**Problem requirements:** Find the lines below that include the word "clock" and report how many there are, with no other text.
━━━━━━━━━━
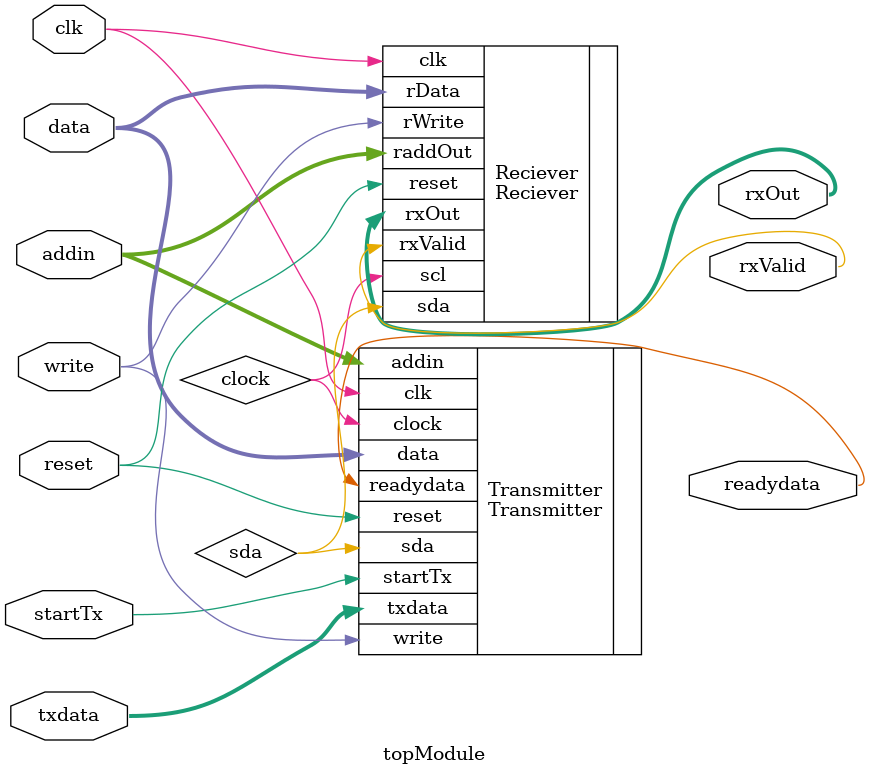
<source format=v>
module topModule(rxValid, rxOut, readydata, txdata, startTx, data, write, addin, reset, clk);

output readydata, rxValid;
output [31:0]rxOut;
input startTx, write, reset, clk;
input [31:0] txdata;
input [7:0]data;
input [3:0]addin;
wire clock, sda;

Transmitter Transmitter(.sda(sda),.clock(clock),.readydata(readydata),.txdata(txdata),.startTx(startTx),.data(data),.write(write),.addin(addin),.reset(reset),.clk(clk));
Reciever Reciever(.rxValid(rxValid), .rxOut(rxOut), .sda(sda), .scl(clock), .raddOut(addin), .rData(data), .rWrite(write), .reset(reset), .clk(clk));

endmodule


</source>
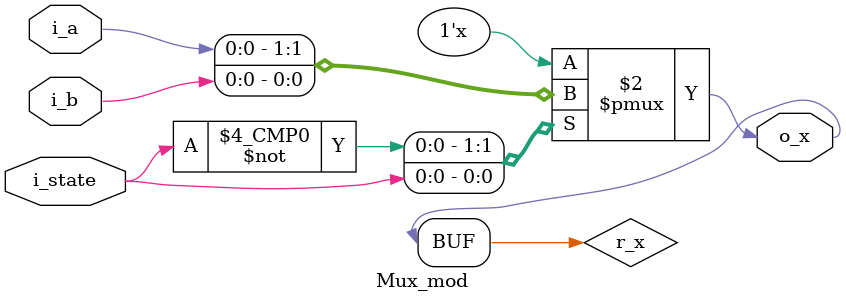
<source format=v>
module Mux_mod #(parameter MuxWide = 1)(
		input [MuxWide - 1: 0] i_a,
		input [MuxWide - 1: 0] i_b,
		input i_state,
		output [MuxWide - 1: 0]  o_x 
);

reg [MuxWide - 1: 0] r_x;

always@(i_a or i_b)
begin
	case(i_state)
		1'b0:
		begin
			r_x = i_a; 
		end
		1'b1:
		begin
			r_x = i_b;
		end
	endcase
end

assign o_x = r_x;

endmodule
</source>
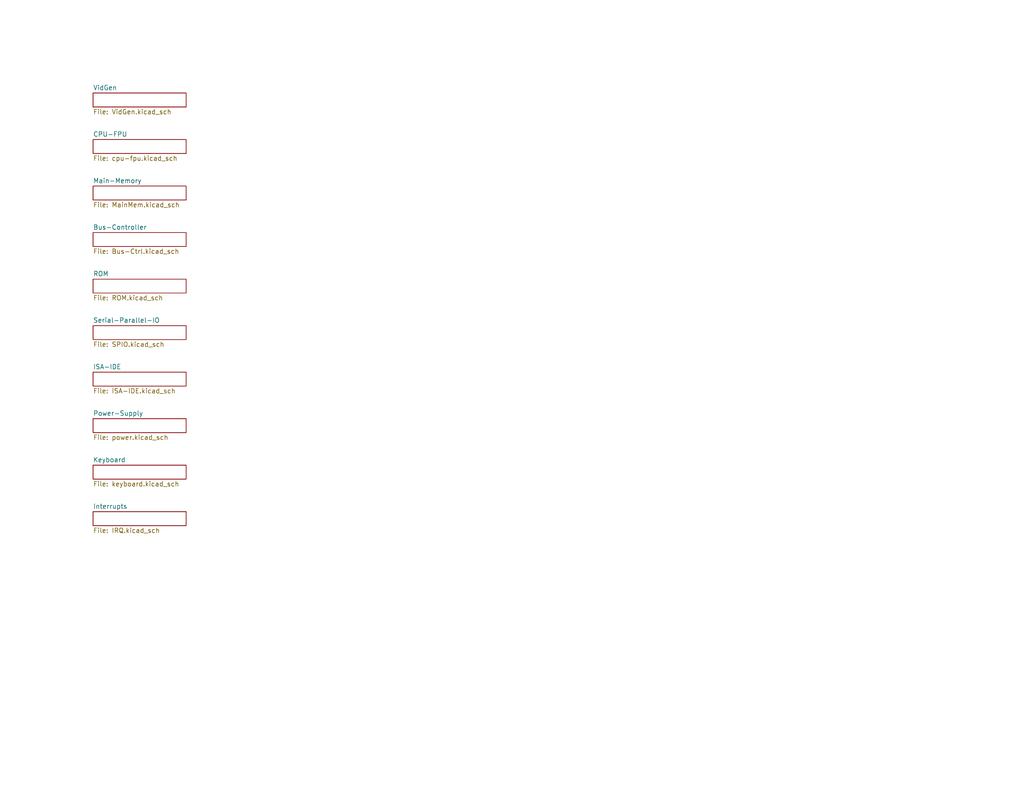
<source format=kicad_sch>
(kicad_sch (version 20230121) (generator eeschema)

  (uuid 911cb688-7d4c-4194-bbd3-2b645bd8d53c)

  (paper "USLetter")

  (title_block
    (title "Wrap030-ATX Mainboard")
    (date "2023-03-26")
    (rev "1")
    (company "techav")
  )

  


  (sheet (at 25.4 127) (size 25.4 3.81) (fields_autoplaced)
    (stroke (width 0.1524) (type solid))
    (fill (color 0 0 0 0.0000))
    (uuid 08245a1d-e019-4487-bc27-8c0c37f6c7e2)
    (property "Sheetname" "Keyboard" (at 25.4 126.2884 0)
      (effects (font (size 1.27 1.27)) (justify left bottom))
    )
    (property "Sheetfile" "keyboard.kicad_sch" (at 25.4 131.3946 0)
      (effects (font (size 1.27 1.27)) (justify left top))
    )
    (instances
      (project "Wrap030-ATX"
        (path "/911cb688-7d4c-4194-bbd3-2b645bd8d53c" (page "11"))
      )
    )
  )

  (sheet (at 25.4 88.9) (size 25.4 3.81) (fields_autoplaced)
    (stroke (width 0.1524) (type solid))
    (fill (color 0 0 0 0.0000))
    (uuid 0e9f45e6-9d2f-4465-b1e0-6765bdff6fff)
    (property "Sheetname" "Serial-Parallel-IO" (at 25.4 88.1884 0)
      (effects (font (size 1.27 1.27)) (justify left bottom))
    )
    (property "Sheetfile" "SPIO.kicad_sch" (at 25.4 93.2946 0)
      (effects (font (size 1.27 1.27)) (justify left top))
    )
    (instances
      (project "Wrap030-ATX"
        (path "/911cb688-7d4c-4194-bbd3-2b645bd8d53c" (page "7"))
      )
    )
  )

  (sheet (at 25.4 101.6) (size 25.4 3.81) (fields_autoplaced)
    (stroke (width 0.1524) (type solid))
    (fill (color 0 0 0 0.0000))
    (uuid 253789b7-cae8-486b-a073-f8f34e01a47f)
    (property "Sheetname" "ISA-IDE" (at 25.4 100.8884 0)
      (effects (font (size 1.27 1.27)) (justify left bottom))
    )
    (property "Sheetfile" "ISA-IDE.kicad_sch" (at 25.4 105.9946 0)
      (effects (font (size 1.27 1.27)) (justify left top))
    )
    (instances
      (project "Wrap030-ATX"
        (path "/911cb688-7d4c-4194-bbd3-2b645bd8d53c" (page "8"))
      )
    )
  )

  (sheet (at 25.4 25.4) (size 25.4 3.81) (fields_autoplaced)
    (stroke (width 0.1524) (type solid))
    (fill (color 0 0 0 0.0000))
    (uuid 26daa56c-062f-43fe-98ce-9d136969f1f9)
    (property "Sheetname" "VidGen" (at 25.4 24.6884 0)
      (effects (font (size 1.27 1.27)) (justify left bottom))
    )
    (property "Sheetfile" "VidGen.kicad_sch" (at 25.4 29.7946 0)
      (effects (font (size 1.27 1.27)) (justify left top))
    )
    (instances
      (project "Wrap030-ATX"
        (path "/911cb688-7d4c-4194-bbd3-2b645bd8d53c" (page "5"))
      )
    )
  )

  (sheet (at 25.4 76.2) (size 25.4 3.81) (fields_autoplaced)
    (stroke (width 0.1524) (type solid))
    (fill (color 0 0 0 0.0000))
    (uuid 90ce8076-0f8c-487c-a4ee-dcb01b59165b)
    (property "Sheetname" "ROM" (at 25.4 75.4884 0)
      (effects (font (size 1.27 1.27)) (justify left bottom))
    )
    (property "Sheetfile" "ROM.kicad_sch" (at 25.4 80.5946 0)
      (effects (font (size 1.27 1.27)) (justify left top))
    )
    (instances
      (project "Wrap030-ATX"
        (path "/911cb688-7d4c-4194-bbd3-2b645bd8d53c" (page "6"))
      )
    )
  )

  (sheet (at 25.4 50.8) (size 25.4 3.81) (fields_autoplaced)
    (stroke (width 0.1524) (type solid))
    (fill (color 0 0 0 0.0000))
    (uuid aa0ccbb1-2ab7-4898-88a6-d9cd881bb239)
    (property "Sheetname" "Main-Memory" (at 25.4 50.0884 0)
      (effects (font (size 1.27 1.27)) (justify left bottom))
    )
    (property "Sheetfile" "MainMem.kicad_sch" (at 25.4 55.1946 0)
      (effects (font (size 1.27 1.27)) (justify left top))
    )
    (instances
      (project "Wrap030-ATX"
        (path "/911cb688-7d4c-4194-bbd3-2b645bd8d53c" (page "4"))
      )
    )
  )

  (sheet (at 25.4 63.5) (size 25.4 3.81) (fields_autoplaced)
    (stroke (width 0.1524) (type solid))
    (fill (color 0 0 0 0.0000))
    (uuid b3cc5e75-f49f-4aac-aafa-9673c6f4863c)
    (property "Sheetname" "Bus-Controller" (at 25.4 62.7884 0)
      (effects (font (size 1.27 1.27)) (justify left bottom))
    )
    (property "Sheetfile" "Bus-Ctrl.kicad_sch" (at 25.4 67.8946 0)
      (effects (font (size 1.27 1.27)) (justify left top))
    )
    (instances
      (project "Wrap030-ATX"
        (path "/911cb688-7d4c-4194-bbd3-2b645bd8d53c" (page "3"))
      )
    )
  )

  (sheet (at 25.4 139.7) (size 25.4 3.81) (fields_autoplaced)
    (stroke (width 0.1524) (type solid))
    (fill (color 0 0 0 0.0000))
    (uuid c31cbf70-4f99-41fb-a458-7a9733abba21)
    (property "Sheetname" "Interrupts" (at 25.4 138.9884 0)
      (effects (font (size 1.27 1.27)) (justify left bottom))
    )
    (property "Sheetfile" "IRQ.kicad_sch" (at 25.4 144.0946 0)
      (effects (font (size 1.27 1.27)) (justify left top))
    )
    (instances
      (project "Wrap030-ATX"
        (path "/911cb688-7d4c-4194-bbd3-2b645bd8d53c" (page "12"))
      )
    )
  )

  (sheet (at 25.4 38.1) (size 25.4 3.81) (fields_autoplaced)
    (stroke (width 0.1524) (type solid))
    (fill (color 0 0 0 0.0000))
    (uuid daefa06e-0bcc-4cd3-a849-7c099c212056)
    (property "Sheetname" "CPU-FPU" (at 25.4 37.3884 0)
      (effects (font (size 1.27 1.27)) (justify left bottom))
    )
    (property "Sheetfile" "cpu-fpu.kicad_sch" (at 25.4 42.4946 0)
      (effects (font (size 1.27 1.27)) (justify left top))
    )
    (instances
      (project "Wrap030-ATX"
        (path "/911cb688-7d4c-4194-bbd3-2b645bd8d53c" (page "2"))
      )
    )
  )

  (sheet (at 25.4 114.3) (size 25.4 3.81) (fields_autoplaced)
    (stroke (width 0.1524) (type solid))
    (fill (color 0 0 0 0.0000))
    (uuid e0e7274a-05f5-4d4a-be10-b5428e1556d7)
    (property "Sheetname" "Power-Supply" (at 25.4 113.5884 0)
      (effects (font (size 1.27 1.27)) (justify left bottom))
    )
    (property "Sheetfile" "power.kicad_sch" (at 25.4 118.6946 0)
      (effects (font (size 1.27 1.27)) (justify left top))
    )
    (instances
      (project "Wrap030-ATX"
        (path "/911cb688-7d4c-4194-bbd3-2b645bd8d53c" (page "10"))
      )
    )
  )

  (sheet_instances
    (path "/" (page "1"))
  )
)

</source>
━━━━━━━━━━
**Written answer:** 3